EXCERPTED RECORDS:
━━━━━━━━━━

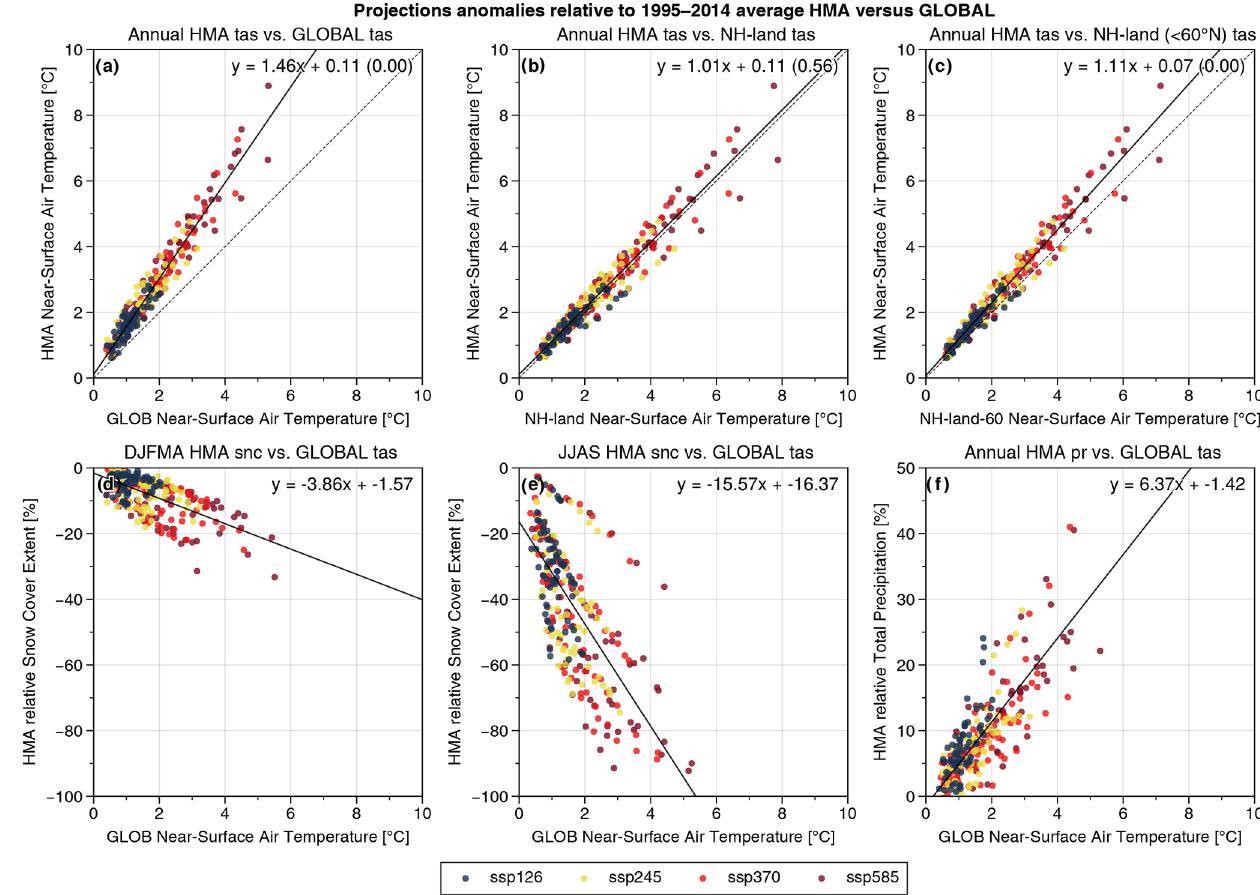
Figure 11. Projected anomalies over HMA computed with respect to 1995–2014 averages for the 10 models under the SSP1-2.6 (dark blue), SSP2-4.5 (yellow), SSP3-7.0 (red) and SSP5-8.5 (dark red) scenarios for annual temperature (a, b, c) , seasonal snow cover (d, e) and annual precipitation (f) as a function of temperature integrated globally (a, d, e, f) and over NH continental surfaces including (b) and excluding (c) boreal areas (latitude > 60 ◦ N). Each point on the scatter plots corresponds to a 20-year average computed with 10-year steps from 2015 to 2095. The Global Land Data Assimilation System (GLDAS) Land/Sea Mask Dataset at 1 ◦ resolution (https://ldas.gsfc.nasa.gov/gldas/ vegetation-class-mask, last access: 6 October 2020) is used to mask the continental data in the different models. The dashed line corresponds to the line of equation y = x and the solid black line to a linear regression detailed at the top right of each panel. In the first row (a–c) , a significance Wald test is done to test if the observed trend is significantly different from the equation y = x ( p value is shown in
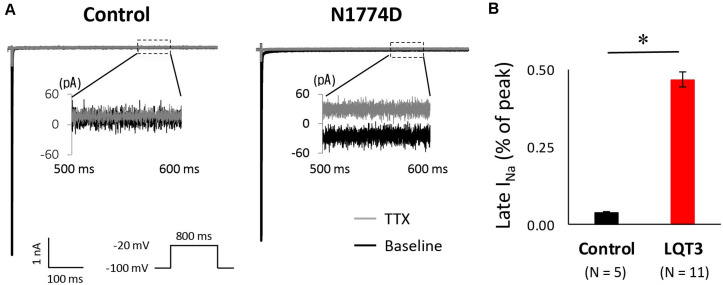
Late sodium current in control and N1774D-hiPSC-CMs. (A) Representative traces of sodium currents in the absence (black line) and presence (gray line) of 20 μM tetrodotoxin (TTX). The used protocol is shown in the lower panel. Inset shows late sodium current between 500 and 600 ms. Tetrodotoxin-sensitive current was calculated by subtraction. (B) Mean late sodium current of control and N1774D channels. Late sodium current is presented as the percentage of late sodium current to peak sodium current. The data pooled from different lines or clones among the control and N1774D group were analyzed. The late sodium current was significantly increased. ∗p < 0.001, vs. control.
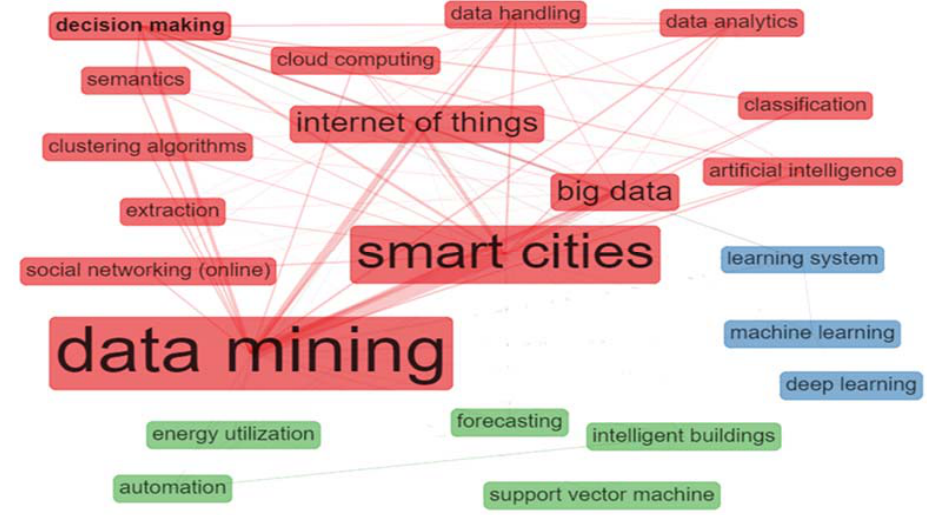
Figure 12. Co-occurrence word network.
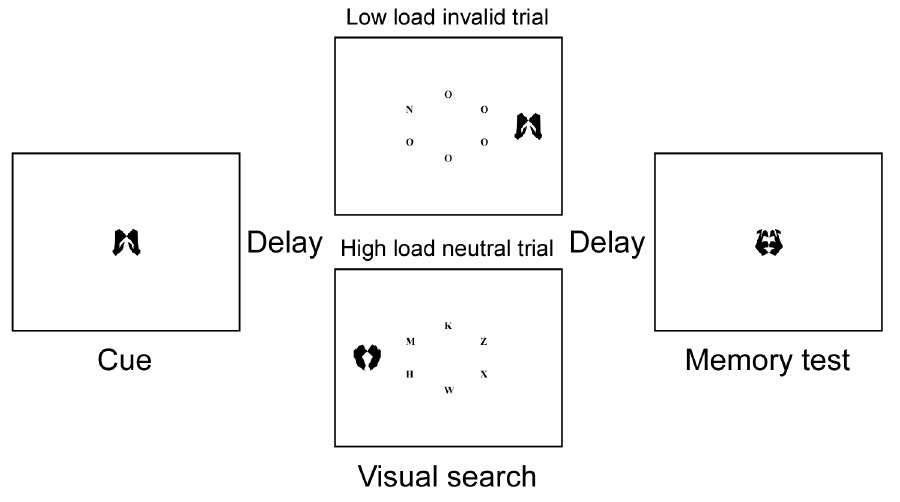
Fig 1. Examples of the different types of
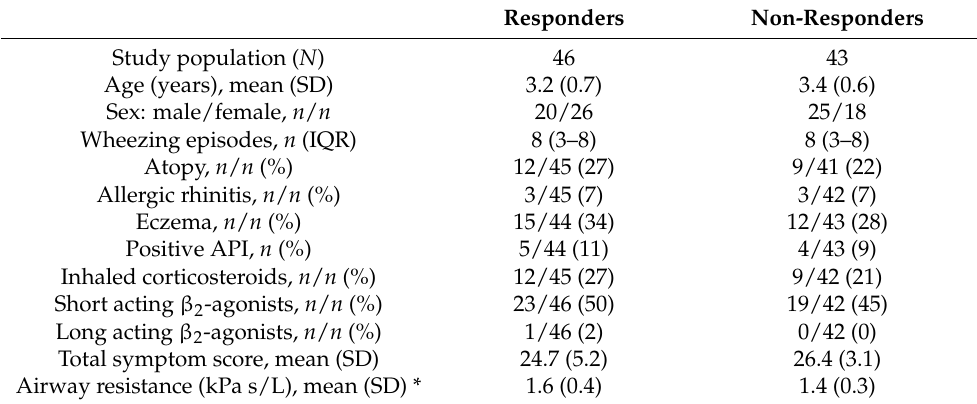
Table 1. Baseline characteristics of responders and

━━━━━━━━━━

Please copy out each line of the listing above that contains the string "Figure".

Figure 11. Projected anomalies over HMA computed with respect to 1995–2014 averages for the 10 models under the SSP1-2.6 (dark blue), SSP2-4.5 (yellow), SSP3-7.0 (red) and SSP5-8.5 (dark red) scenarios for annual temperature (a, b, c) , seasonal snow cover (d, e) and annual precipitation (f) as a function of temperature integrated globally (a, d, e, f) and over NH continental surfaces including (b) and excluding (c) boreal areas (latitude > 60 ◦ N). Each point on the scatter plots corresponds to a 20-year average computed with 10-year steps from 2015 to 2095. The Global Land Data Assimilation System (GLDAS) Land/Sea Mask Dataset at 1 ◦ resolution (https://ldas.gsfc.nasa.gov/gldas/ vegetation-class-mask, last access: 6 October 2020) is used to mask the continental data in the different models. The dashed line corresponds to the line of equation y = x and the solid black line to a linear regression detailed at the top right of each panel. In the first row (a–c) , a significance Wald test is done to test if the observed trend is significantly different from the equation y = x ( p value is shown in
Figure 12. Co-occurrence word network.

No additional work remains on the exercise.